Halloween Party 16 ページ18
彼は私の目の前でいつものようにニヤリと不敵に笑ったかと思うと、
「トリックオアトリート」
と静かな声で私に言い放った。
え?なぜ今?
訝しげに眉をひそめる私と、ニヤニヤと笑みを浮かべる彼は対照的で。
『さっきクッキー差し上げましたよね?』
と私が少し強めの口調で言えば、
「あれは企画でしょ。そんなの無効だよ」
という何とも言えない屁理屈を述べる彼。
納得はできなかったが、それでも渋々常備しているお菓子でも持って来ようかと立ち上がった…のだが。
ふとここで、昨日パーティーの準備をする中で持ち歩いているお菓子をすべて食べ切ってしまったことに気がついた。
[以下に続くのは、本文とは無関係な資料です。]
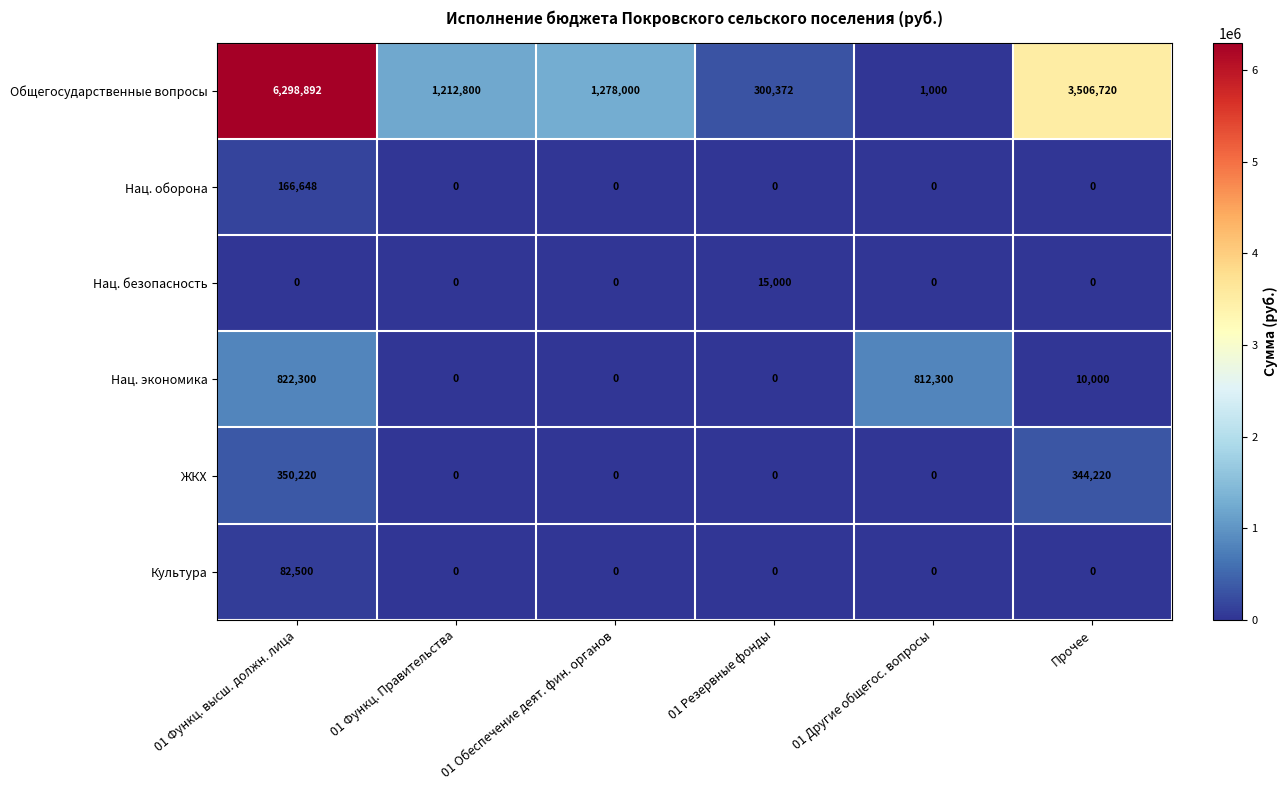

List the series in order of their peak value, lowest first.

Нац. безопасность, Культура, Нац. оборона, ЖКХ, Нац. экономика, Общегосударственные вопросы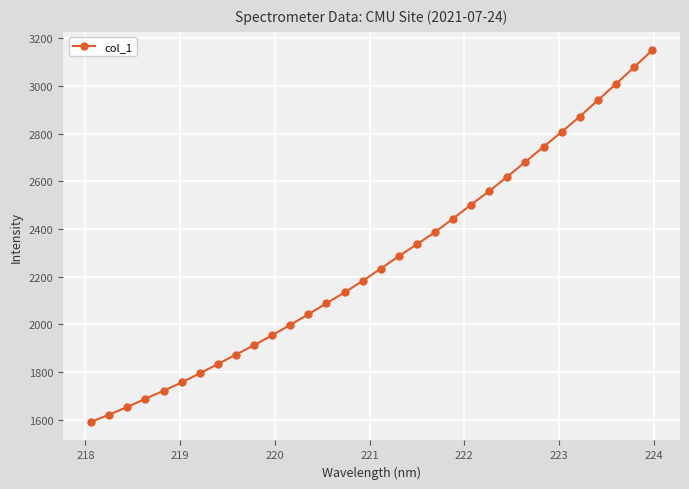

What is the difference between the maximum and minimum values?

1558.6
なぜこのタイミングで、と激しく後悔をしたものの、今となってはどうしようもない。
悔しそうに唇を噛み締めながら彼を見上げれば、なぜか彼はやけに嬉しそうな顔をしていて。
「ないの?じゃあイタズラしちゃうよ?」
と意地の悪い笑みを浮かべながら、私の頬に手を添えた。
その瞬間、彼に唇を奪われて。
あまりに急すぎるキスに、私は満足に心の準備や呼吸を整えることもできず。
『…っ、』
酸素を求めて彼から唇を離れようとすれば、すぐに彼によってまた深く口付けられる。
酸欠からか彼の唇の感触からか、私の全身には次第に甘い痺れが回ってきて。
あぁもう腰を抜かしてしまうと思った瞬間、ゆっくりと彼は私から唇を離したのだった。
顔を紅潮させらながら潤んだ瞳で彼を見上げる。
彼は私とは正反対に余裕綽々といった様子で、また口元にニヤリと笑みを浮かべた。
「ごちそうさま、可愛い魔女さん」
そして彼は舌で自身の唇をペロリと舐めた。
あんなにすごいキスをしておいて、なぜ息の一つも乱れないのか。
私は悔しい気持ちを隠しきれず、顔をしかめながら彼を睨み付けた。
そんな私の視線などものともせず、彼は満足そうに頷いた後、皆のいる作業部屋へと去っていく。
今までの人生で経験したこともない特大級のイタズラをされた私は、彼によって一生忘れることのできないハロウィンの記憶を頭に刻み付けられた。
でもまぁ血を吸われないだけ良かったかな、なんて思う自分も、相当どうかしてるに違いない。